** WORK TO BE COMPLETED **
Please report each line of the data below that contains "Ihrer".

(PROVIDED INFORMATION begins)

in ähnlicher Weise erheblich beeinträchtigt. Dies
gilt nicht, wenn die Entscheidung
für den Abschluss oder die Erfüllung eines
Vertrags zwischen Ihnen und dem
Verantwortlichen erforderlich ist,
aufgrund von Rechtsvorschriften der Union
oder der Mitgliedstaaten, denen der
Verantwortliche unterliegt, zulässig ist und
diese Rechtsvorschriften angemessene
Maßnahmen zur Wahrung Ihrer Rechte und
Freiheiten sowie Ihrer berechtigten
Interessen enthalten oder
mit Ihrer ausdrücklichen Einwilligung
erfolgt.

(PROVIDED INFORMATION ends)
(PROVIDED INFORMATION begins)

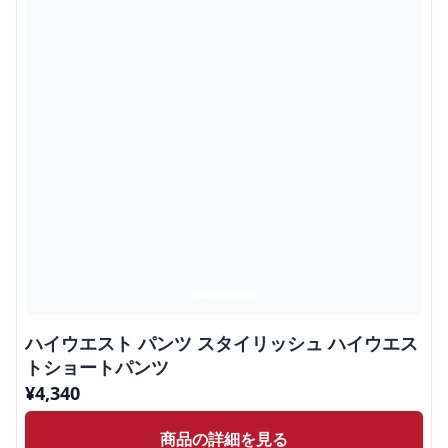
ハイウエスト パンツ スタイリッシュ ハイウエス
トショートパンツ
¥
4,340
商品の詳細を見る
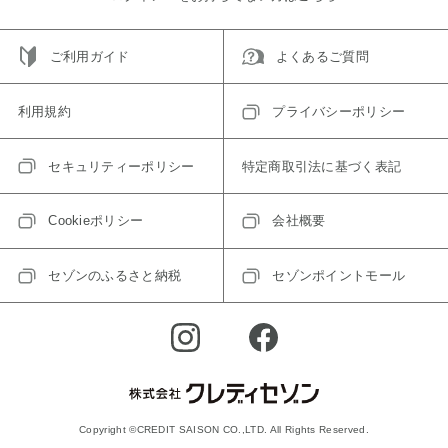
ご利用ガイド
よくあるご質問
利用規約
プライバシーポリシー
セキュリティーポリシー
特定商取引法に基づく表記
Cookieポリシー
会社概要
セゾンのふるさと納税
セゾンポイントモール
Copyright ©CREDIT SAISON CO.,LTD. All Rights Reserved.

(PROVIDED INFORMATION ends)
(PROVIDED INFORMATION begins)

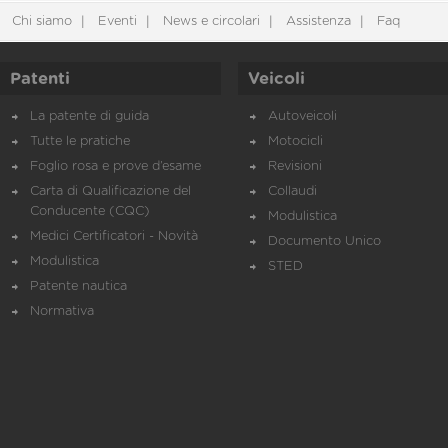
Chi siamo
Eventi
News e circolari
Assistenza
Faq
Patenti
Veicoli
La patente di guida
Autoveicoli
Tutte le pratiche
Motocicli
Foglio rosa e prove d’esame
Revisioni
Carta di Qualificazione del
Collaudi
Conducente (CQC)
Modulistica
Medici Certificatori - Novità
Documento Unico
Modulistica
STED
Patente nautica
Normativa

(PROVIDED INFORMATION ends)

** EXPECTED ANSWER **
Maßnahmen zur Wahrung Ihrer Rechte und
Freiheiten sowie Ihrer berechtigten
mit Ihrer ausdrücklichen Einwilligung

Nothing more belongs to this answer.